(Stored data entries)
══════════

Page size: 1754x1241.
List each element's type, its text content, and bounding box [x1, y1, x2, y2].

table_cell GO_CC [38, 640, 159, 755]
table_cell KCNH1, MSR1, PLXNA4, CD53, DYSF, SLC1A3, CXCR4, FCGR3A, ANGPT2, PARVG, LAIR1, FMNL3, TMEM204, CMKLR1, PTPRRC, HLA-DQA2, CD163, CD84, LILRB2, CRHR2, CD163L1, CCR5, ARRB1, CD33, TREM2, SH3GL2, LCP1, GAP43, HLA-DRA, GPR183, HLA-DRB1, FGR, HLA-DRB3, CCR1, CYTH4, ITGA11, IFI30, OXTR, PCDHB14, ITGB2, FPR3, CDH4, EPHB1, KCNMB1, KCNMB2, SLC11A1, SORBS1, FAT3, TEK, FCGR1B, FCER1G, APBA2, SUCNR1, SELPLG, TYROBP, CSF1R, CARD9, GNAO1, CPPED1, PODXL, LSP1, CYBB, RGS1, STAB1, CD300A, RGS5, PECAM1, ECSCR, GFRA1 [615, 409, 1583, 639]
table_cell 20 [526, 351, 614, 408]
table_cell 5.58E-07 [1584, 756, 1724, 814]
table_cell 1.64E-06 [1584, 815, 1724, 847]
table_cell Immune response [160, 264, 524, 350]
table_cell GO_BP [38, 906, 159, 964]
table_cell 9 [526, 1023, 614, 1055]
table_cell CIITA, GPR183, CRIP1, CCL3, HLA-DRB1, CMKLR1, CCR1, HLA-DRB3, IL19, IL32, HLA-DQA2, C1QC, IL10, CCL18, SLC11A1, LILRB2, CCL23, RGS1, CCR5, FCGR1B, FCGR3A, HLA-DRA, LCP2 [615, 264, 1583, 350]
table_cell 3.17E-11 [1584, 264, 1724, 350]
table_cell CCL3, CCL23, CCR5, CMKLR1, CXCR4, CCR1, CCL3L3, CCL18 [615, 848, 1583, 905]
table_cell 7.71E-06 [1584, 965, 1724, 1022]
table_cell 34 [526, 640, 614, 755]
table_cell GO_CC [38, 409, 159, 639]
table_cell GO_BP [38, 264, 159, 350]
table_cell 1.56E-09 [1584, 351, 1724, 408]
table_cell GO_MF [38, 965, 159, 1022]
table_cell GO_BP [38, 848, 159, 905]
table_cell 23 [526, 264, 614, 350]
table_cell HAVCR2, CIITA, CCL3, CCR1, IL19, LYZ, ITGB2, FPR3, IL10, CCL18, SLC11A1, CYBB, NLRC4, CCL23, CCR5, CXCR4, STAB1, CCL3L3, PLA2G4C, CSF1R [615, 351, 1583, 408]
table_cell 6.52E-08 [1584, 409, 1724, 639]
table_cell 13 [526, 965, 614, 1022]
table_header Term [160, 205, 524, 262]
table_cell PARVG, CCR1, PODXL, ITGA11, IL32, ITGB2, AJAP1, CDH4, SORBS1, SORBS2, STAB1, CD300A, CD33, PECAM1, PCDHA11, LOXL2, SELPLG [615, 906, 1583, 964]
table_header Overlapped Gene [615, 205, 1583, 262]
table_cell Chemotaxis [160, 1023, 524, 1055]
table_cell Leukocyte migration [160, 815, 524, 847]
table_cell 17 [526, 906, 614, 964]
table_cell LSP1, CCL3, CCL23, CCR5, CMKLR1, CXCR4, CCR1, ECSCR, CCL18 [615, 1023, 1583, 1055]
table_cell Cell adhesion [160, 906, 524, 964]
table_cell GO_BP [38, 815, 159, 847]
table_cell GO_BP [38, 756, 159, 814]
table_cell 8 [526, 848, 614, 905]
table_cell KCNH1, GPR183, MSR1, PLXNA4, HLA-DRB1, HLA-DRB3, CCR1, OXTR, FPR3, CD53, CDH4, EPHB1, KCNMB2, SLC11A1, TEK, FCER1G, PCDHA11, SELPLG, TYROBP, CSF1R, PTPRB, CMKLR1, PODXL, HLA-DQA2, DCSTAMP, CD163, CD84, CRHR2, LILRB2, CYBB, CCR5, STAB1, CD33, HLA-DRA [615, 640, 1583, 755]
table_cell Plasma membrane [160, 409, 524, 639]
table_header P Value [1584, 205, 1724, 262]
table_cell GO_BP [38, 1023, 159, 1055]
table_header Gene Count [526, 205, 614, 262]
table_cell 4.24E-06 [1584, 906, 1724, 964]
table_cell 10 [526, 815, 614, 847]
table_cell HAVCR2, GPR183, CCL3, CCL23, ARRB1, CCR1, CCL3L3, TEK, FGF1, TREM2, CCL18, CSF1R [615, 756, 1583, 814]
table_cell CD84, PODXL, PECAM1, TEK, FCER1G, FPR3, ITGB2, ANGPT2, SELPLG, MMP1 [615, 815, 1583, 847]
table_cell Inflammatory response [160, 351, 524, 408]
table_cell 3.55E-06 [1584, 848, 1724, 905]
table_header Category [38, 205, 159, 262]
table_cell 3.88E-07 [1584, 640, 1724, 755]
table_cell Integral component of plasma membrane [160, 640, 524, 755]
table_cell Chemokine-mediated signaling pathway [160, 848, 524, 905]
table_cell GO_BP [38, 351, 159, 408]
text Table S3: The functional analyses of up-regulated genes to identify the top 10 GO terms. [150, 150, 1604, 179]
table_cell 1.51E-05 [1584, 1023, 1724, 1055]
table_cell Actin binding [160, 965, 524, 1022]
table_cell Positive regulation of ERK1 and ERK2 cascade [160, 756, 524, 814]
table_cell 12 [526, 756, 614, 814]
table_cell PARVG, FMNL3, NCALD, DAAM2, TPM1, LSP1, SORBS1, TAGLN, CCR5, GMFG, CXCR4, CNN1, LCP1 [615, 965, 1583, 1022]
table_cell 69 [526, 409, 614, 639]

══════════

TASK DESCRIPTION: Select and copy each line from the data that includes the word "CYBB".

SOLVED EXERCISE:
table_cell KCNH1, MSR1, PLXNA4, CD53, DYSF, SLC1A3, CXCR4, FCGR3A, ANGPT2, PARVG, LAIR1, FMNL3, TMEM204, CMKLR1, PTPRRC, HLA-DQA2, CD163, CD84, LILRB2, CRHR2, CD163L1, CCR5, ARRB1, CD33, TREM2, SH3GL2, LCP1, GAP43, HLA-DRA, GPR183, HLA-DRB1, FGR, HLA-DRB3, CCR1, CYTH4, ITGA11, IFI30, OXTR, PCDHB14, ITGB2, FPR3, CDH4, EPHB1, KCNMB1, KCNMB2, SLC11A1, SORBS1, FAT3, TEK, FCGR1B, FCER1G, APBA2, SUCNR1, SELPLG, TYROBP, CSF1R, CARD9, GNAO1, CPPED1, PODXL, LSP1, CYBB, RGS1, STAB1, CD300A, RGS5, PECAM1, ECSCR, GFRA1 [615, 409, 1583, 639]
table_cell HAVCR2, CIITA, CCL3, CCR1, IL19, LYZ, ITGB2, FPR3, IL10, CCL18, SLC11A1, CYBB, NLRC4, CCL23, CCR5, CXCR4, STAB1, CCL3L3, PLA2G4C, CSF1R [615, 351, 1583, 408]
table_cell KCNH1, GPR183, MSR1, PLXNA4, HLA-DRB1, HLA-DRB3, CCR1, OXTR, FPR3, CD53, CDH4, EPHB1, KCNMB2, SLC11A1, TEK, FCER1G, PCDHA11, SELPLG, TYROBP, CSF1R, PTPRB, CMKLR1, PODXL, HLA-DQA2, DCSTAMP, CD163, CD84, CRHR2, LILRB2, CYBB, CCR5, STAB1, CD33, HLA-DRA [615, 640, 1583, 755]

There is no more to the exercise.